- TASK INSTRUCTIONS:
Word for word, copy all the data and drop the pictures.

- GIVEN DATA:
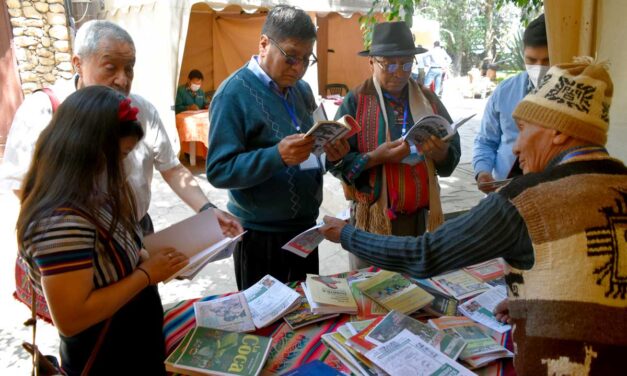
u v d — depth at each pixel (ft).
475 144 8.40
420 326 4.73
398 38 6.73
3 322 9.52
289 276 6.79
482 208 3.62
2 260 12.39
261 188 6.16
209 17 24.66
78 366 3.91
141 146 6.22
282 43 5.69
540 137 3.42
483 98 48.67
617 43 6.40
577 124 3.20
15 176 5.49
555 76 3.36
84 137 3.36
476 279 6.05
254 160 5.48
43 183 3.37
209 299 5.65
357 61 31.86
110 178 3.55
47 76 21.85
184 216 15.85
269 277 5.93
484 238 3.52
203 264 4.54
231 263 12.32
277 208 6.25
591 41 6.41
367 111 7.13
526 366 3.26
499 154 7.94
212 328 4.84
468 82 51.47
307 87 7.08
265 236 6.47
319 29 30.68
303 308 5.35
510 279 3.59
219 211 5.95
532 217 3.23
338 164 6.86
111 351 3.91
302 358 4.50
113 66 5.38
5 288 10.85
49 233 3.23
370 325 4.77
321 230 4.80
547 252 3.16
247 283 6.70
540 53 7.04
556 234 3.12
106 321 3.84
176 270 4.06
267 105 6.05
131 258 3.84
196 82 22.68
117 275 3.69
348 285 5.74
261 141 6.01
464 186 18.12
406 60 6.77
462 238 3.64
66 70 22.12
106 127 3.43
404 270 4.14
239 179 5.59
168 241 4.58
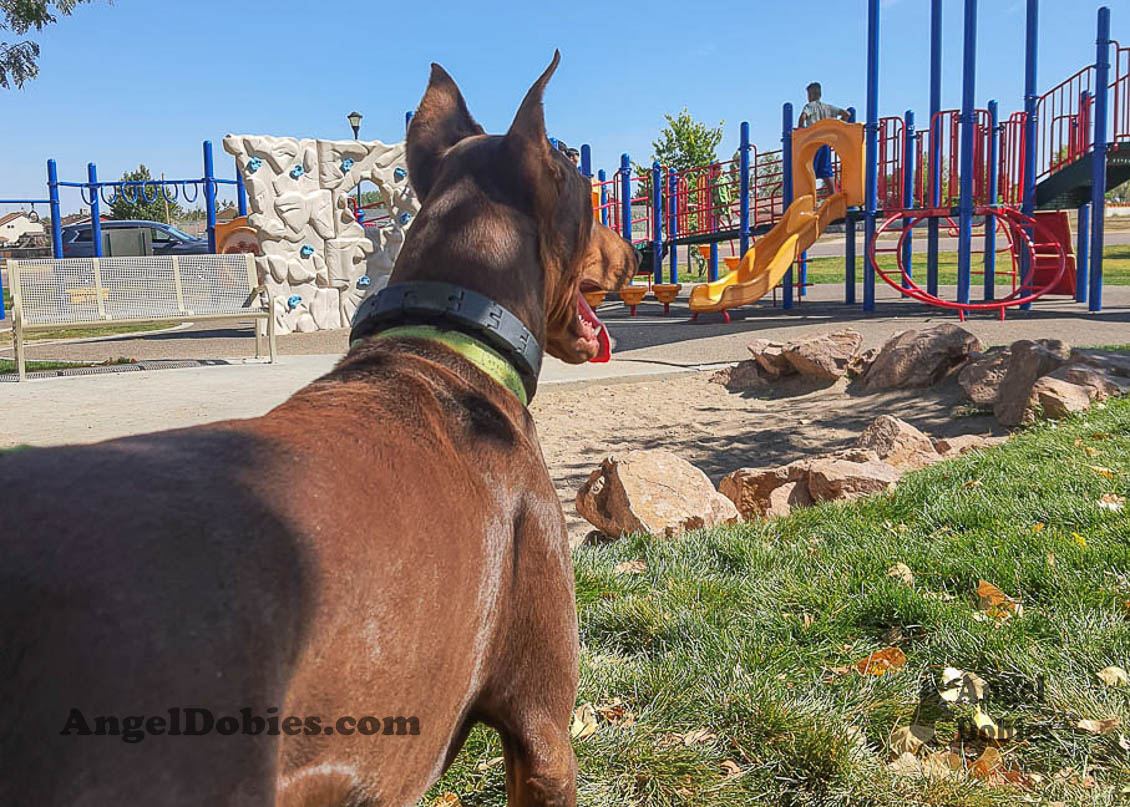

- REPLY TO THE TASK:
u v d — depth at each pixel (ft).
475 144 8.40
420 326 4.73
398 38 6.73
3 322 9.52
289 276 6.79
482 208 3.62
2 260 12.39
261 188 6.16
209 17 24.66
78 366 3.91
141 146 6.22
282 43 5.69
540 137 3.42
483 98 48.67
617 43 6.40
577 124 3.20
15 176 5.49
555 76 3.36
84 137 3.36
476 279 6.05
254 160 5.48
43 183 3.37
209 299 5.65
357 61 31.86
110 178 3.55
47 76 21.85
184 216 15.85
269 277 5.93
484 238 3.52
203 264 4.54
231 263 12.32
277 208 6.25
591 41 6.41
367 111 7.13
526 366 3.26
499 154 7.94
212 328 4.84
468 82 51.47
307 87 7.08
265 236 6.47
319 29 30.68
303 308 5.35
510 279 3.59
219 211 5.95
532 217 3.23
338 164 6.86
111 351 3.91
302 358 4.50
113 66 5.38
5 288 10.85
49 233 3.23
370 325 4.77
321 230 4.80
547 252 3.16
247 283 6.70
540 53 7.04
556 234 3.12
106 321 3.84
176 270 4.06
267 105 6.05
131 258 3.84
196 82 22.68
117 275 3.69
348 285 5.74
261 141 6.01
464 186 18.12
406 60 6.77
462 238 3.64
66 70 22.12
106 127 3.43
404 270 4.14
239 179 5.59
168 241 4.58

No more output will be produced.